Here's my one complaint: the vocals are are mixed improperly and it frequently peaks into the red.

That's it.

That's all I have against this album on account of it being so amazing.

Again, the concept that the universe is amazing is based solely for the fact that Yuck and Oupa are fronted by the same man. One second he's distorting the crap out of his guitar and the next he's making sure his piano is as quiet as possible. It's just unfathomable.

Daniel Blumberg, if I ever have a daughter, you get first dibs on marrying her. At first she'll hate me for arranging her elopement, but then she'll hear your records and start singing a different tune if you catch my drift...

*wink* *wink* *nudge* *nudge* *wink* *nudge* *wink* *nudge* *nudge*

Mutemath - Odd Soul

I don't think this is as good as previous MUTEMATH releases, and that is very unfortunate. It's not that it's bad, because it isn't, it just feels unoriginal.

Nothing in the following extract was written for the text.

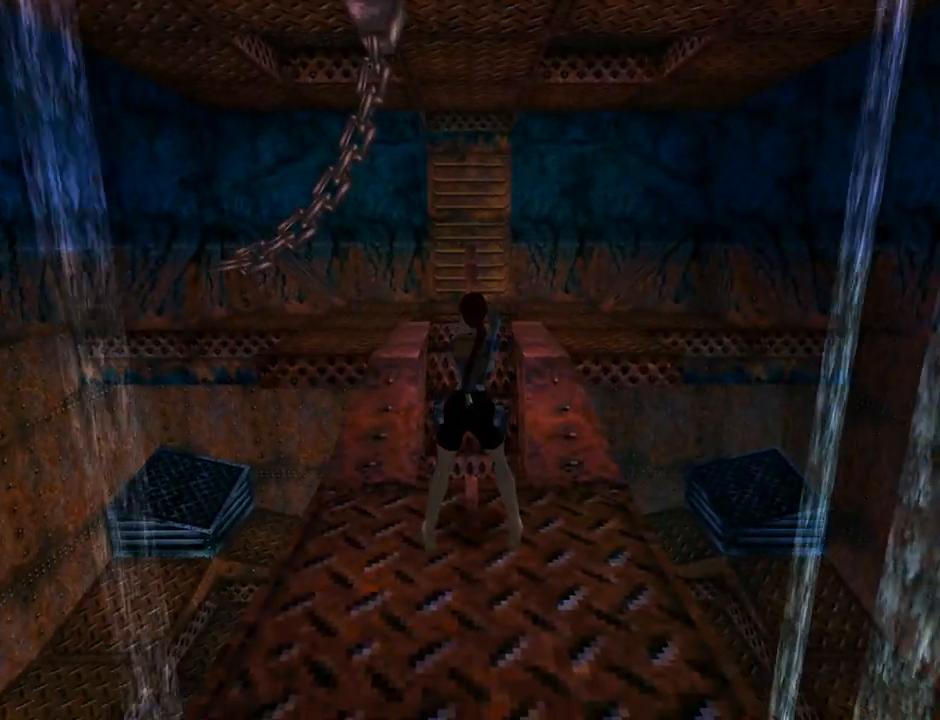
{"buttons": ["CROSS"], "left_stick": "center", "events": []}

I don't feel like MUTEMATH is the only band that could pull this album off. Though, I will say, I absolutely fall head over heels in love when a 'classic-rock inspired' album makes occasional use of a drum machine. They don't do it often, but it really makes me love All or Nothing, more so than if they would have just used a conventional approach.

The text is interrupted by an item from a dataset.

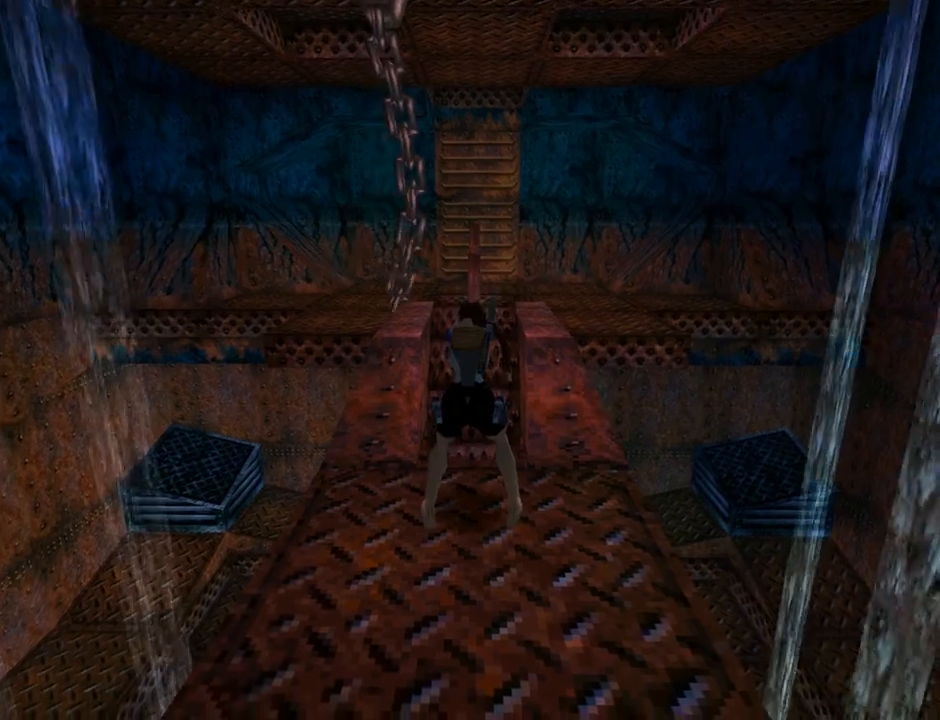
{"buttons": ["CROSS"], "left_stick": "center", "events": []}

A lot of this definitely feels like they want to be the next The Black Keys but when they occasionally bust out those synths and 808s, it's just pure magic. Okay, so maybe it's just this album's awkward start that throws it into a weird whirlpool of doubt. Basically everything from All or Nothing on is good, so just a good start is what this album is lacking. That's all.

Frank Turner - England Keep My Bones

Oh yeah, this is nice. This is the album I expected out of PJ Harvey. Singing about death and England? Well-tread ground for sure, but this is a different take on the matters. The difference here is Turner's commitment.

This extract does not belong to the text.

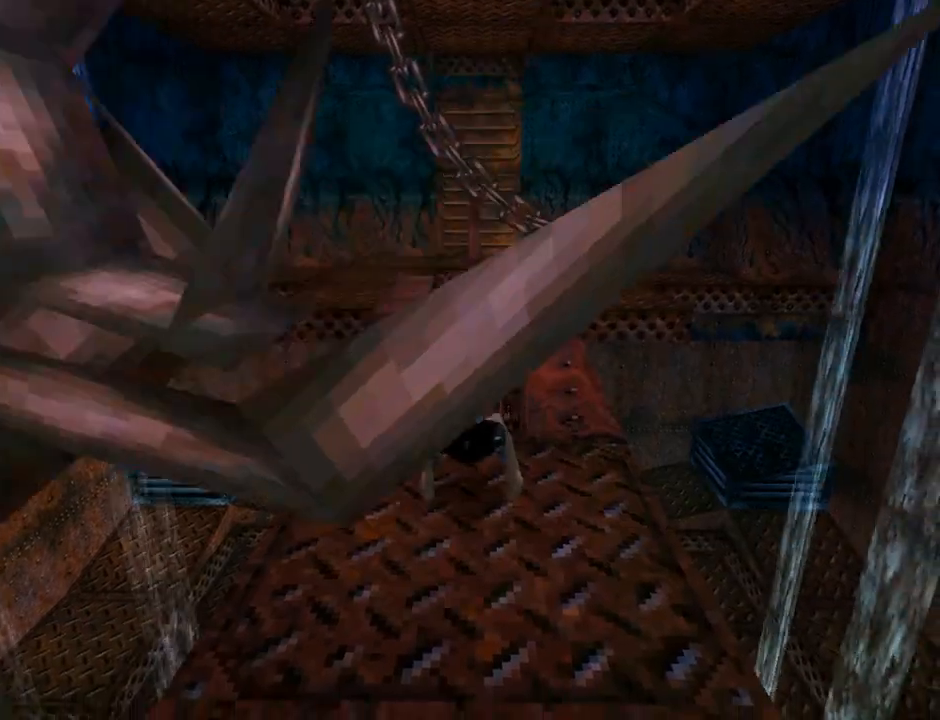
{"buttons": ["CROSS"], "left_stick": "center", "events": []}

You want an album about a lifeless United Kingdom? You're going to get it, in a variety of techniques and approaches as opposed to the same instruments and tempos being used over and over and over again. This is quite an enjoyable forty-five minutes. Again, I'd love to make a film out of this album.

The Globes - Future Self

I want to place this album much, much higher. I really do. So much higher. But I just can't justify it.

Maybe if every track was as magnificent as Pretty Birds Above Our Heads or Japan it could have swung a much higher vote. But they aren't, so it can't. But at least I can use this as ammo in the 'My Indie Crap Can Beat Up Your Indie Crap' arguments I always seem to find myself in and I advise you to do the same.

Brian Eno And The Words Of Rick Holland - Drums Between The Bells

Let the record show that I am reviewing the 'instrumental + spoken word' version of the album, not the 'instrumental only' version. And what a most peculiar album it is.

You have the brilliant new instrumentals from Brian Eno with the spoken poetry (not song lyrics) of Rick Holland. Does it work well? Yes. But don't mistake that for an enthusiastic, "Yes!"

I am firmly on the side of the fence that believes that Eno is one of the few gods of music and he sure doesn't tarnish that proclamation on this album. There's a lot of gold here, but not all of it is. The beauty is that most of the songs are brief, so anything that's not up to par is only brief and anything that is magnificent doesn't collapse over itself. It's nothing more than a fun little experiment and I believe it fulfills both of those definitions.

It's like listening to a nice art-house film without seeing the imagery. But you get to create your own, it's just a matter of how good you are at doing that (You know, having an imagination). The execution may be somewhat smug, but I'd rather have smug undertones than arrogant overtones. This is definitely one of those albums that you listen to on a long walk through the forest. You aren't doing yourself much good if you listen to it indoors.